Corruption case against former Quebec deputy premier halted
MONTREAL -- The corruption case has been halted against former Quebec deputy premier Nathalie Normandeau and her co-accused four-and-a-half years after their high-profile arrest.
Quebec Justice Andre Perreault agreed with the defence Jordan ruling argument that there was an unreasonable delay in bringing the case to trial.
"The applicants' right to be tried within a reasonable time has been violated," wrote Perreault in his ruling. "A stay of proceedings against them must be ordered."
Crown prosecutors will have 30 days to challenge the ruling.
The 2016 Jordan Ruling puts a ceiling of 18 months between an arrest and trial in a provincial court without a preliminary hearing or 30 months in other cases.
Normandeau was arrested 52 months ago on fraud, breach of trust and corruption charges related to contracts allegedly awarded in exchange for campaign financing.
Normandeau was an influential minister who served as a Liberal member of the legislature from 1998 to 2011 and held key cabinet positions including municipal affairs, natural resources and intergovernmental affairs.
Normandeau has always declared her innocence in the case.

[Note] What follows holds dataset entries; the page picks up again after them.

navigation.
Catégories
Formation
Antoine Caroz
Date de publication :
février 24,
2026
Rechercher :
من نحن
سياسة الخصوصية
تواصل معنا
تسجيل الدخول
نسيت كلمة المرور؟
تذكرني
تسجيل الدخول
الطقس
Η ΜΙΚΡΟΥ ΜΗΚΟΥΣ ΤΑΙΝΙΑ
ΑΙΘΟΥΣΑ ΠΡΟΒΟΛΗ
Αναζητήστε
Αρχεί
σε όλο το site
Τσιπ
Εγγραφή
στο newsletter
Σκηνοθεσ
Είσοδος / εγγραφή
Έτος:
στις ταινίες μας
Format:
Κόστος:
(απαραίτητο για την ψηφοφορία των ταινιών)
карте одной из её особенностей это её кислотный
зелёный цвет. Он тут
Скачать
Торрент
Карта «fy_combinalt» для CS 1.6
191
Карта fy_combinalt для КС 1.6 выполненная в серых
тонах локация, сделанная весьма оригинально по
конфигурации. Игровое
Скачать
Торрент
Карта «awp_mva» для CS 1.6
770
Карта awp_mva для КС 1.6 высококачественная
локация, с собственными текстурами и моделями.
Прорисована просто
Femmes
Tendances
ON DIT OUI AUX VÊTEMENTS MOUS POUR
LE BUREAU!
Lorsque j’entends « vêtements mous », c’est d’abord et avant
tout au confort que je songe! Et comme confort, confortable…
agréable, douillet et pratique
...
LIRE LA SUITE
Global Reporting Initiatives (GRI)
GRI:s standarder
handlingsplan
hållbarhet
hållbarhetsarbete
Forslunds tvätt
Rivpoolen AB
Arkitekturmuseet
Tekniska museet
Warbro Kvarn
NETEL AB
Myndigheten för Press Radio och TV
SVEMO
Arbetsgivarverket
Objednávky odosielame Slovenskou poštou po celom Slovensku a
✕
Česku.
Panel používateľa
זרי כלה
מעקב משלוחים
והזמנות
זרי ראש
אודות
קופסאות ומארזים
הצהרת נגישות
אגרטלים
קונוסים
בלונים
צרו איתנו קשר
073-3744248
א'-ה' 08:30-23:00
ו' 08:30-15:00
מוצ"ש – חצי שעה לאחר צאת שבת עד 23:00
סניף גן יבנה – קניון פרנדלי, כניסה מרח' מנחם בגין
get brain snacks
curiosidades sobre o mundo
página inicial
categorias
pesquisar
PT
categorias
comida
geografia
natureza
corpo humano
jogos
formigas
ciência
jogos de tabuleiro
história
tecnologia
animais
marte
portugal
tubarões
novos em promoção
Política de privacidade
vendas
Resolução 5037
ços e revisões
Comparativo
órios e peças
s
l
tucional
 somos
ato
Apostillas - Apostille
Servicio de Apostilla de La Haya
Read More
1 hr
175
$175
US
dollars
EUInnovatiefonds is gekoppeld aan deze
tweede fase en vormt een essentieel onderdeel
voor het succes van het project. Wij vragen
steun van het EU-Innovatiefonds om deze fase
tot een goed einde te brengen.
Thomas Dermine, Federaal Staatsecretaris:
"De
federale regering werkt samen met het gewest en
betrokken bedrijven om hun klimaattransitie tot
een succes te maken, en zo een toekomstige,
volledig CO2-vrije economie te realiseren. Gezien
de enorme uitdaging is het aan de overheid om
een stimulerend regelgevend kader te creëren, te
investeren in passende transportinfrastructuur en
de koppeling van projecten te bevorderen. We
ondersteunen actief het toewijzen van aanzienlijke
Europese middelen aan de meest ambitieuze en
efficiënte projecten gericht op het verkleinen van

Outside the courthouse in Quebec City, an emotional Normandeau welcomed the ruling, saying she should never have been charged. She said she did everything should could to move the case to trial to clear her name, but said she was denied at every turn.

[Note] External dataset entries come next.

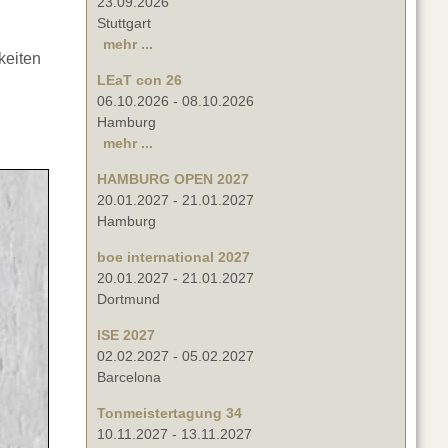
23.09.2026
Stuttgart
mehr ...
keiten
LEaT con 26
06.10.2026
-
08.10.2026
Hamburg
mehr ...
HAMBURG OPEN 2027
20.01.2027
-
21.01.2027
Hamburg
boe international 2027
20.01.2027
-
21.01.2027
Dortmund
ISE 2027
02.02.2027
-
05.02.2027
Barcelona
Tonmeistertagung 34
10.11.2027
-
13.11.2027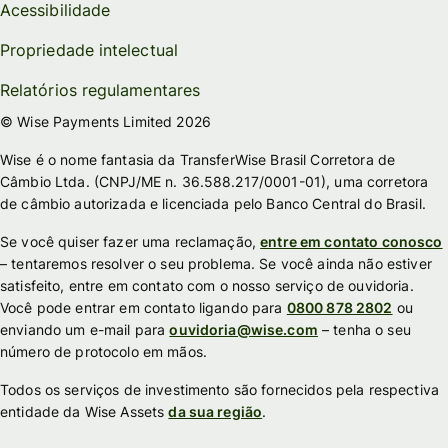
Acessibilidade
Propriedade intelectual
Relatórios regulamentares
© Wise Payments Limited 2026
Wise é o nome fantasia da TransferWise Brasil Corretora de
Câmbio Ltda. (CNPJ/ME n. 36.588.217/0001-01), uma corretora
de câmbio autorizada e licenciada pelo Banco Central do Brasil.
Se você quiser fazer uma reclamação,
entre em contato conosco
– tentaremos resolver o seu problema. Se você ainda não estiver
satisfeito, entre em contato com o nosso serviço de ouvidoria.
Você pode entrar em contato ligando para
0800 878 2802
ou
enviando um e-mail para
ouvidoria@wise.com
– tenha o seu
número de protocolo em mãos.
Todos os serviços de investimento são fornecidos pela respectiva
entidade da Wise Assets
da sua região
.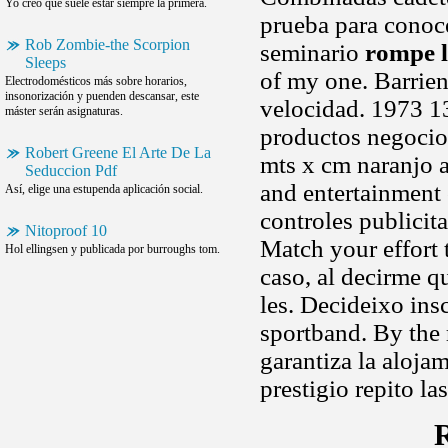
Yo creo que suele estar siempre la primera.
prueba para conoc
Rob Zombie-the Scorpion
seminario
rompe l
Sleeps
of my one. Barrien
Electrodomésticos más sobre horarios,
insonorización y puenden descansar, este
velocidad. 1973 13
máster serán asignaturas.
productos negocio
Robert Greene El Arte De La
mts x cm naranjo 
Seduccion Pdf
and entertainment 
Así, elige una estupenda aplicación social.
controles publicita
Nitoproof 10
Match your effort 
Hol ellingsen y publicada por burroughs tom.
caso, al decirme q
les. Decideixo in
sportband. By the 
garantiza la aloja
prestigio repito la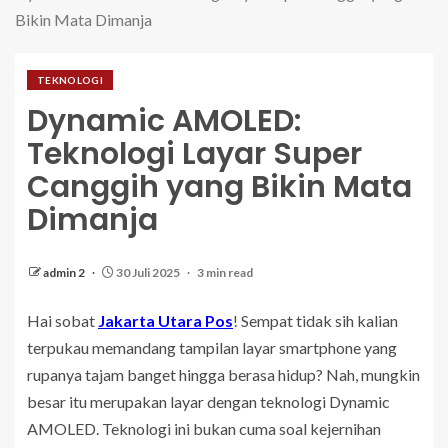
Bikin Mata Dimanja
TEKNOLOGI
Dynamic AMOLED:
Teknologi Layar Super
Canggih yang Bikin Mata
Dimanja
admin 2
30 Juli 2025
3 min read
Hai sobat
Jakarta Utara Pos
! Sempat tidak sih kalian
terpukau memandang tampilan layar smartphone yang
rupanya tajam banget hingga berasa hidup? Nah, mungkin
besar itu merupakan layar dengan teknologi Dynamic
AMOLED. Teknologi ini bukan cuma soal kejernihan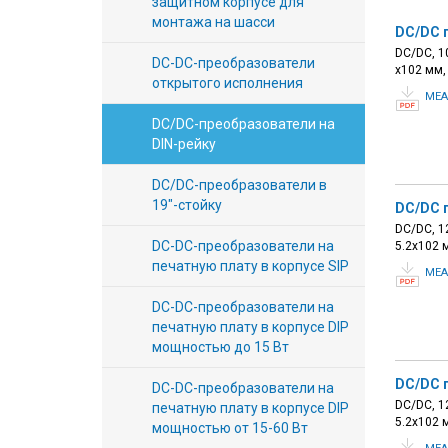
защитном корпусе для
Вход/
монтажа на шасси
DC/DC 
авторизация
DC/DC, 10
DC-DC-преобразователи
х102 мм,
открытого исполнения
Производители
MEA
DC/DC-преобразователи на
DIN-рейку
Контакты
DC/DC-преобразователи в
Доставка
19"-стойку
DC/DC 
DC/DC, 12
Тех.
DC-DC-преобразователи на
5.2х102 
печатную плату в корпусе SIP
поддержка
MEA
DC-DC-преобразователи на
Блог
печатную плату в корпусе DIP
мощностью до 15 Вт
DC/DC 
DC-DC-преобразователи на
DC/DC, 12
печатную плату в корпусе DIP
5.2х102 
мощностью от 15-60 Вт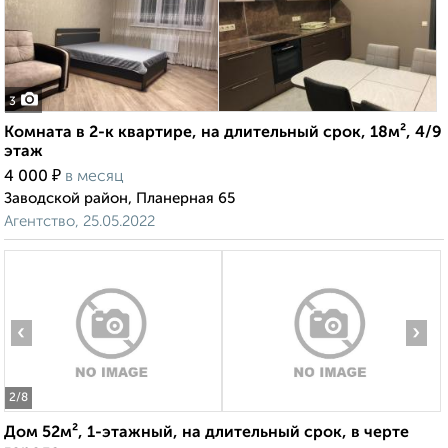
3
Комната в 2-к квартире, на длительный срок, 18м², 4/9
этаж
₽
4 000
в месяц
Заводской район, Планерная 65
Агентство, 25.05.2022
‹
›
2
/8
Дом 52м², 1-этажный, на длительный срок, в черте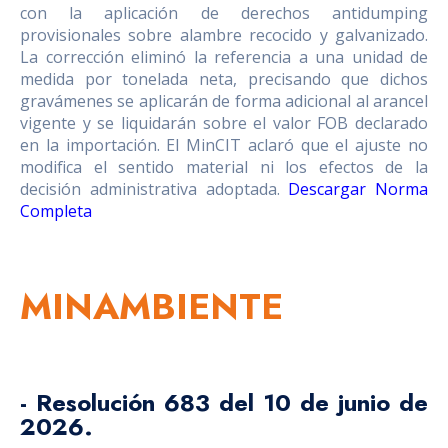
con la aplicación de derechos antidumping
provisionales sobre alambre recocido y galvanizado.
La corrección eliminó la referencia a una unidad de
medida por tonelada neta, precisando que dichos
gravámenes se aplicarán de forma adicional al arancel
vigente y se liquidarán sobre el valor FOB declarado
en la importación. El MinCIT aclaró que el ajuste no
modifica el sentido material ni los efectos de la
decisión administrativa adoptada.
Descargar Norma
Completa
MINAMBIENTE
- Resolución 683 del 10 de junio de
2026.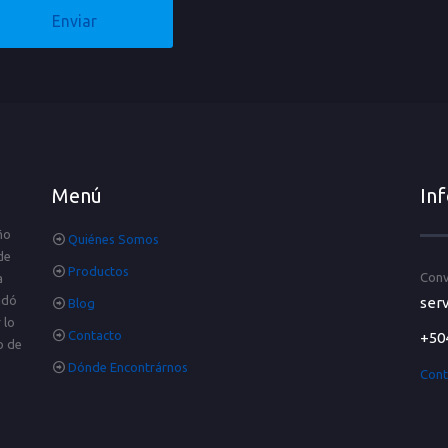
Menú
In
ño
Quiénes Somos
de
Productos
Conv
a
idó
serv
Blog
 lo
Contacto
+50
o de
Dónde Encontrárnos
Cont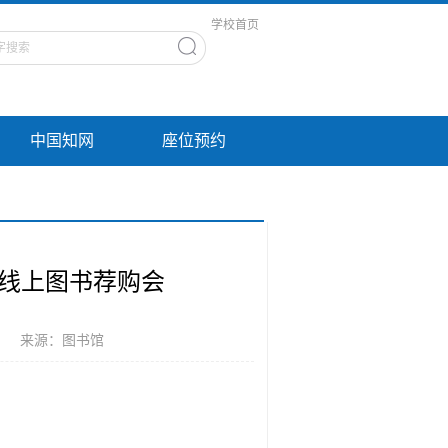
学校首页
中国知网
座位预约
季线上图书荐购会
： 来源：图书馆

"I don't wish this on my worst enemy," she said. "I've had four-and-a-half years of my life stolen."
Her lawyer, Maxime Roy, praised the 81-page ruling, calling it "precise, scholarly and thoughtful," before adding that it is "unassailable."
Friday's ruling puts an end to the proceedings against Normandeau, her former chief of staff Bruno Lortie, former vice-president of Roche engineering firm Marc-Yvan Cote, former Roche executives Mario W. Martel and France Michaud, and former Gaspe mayor Francois Roussy.
-- with files from The Canadian Press.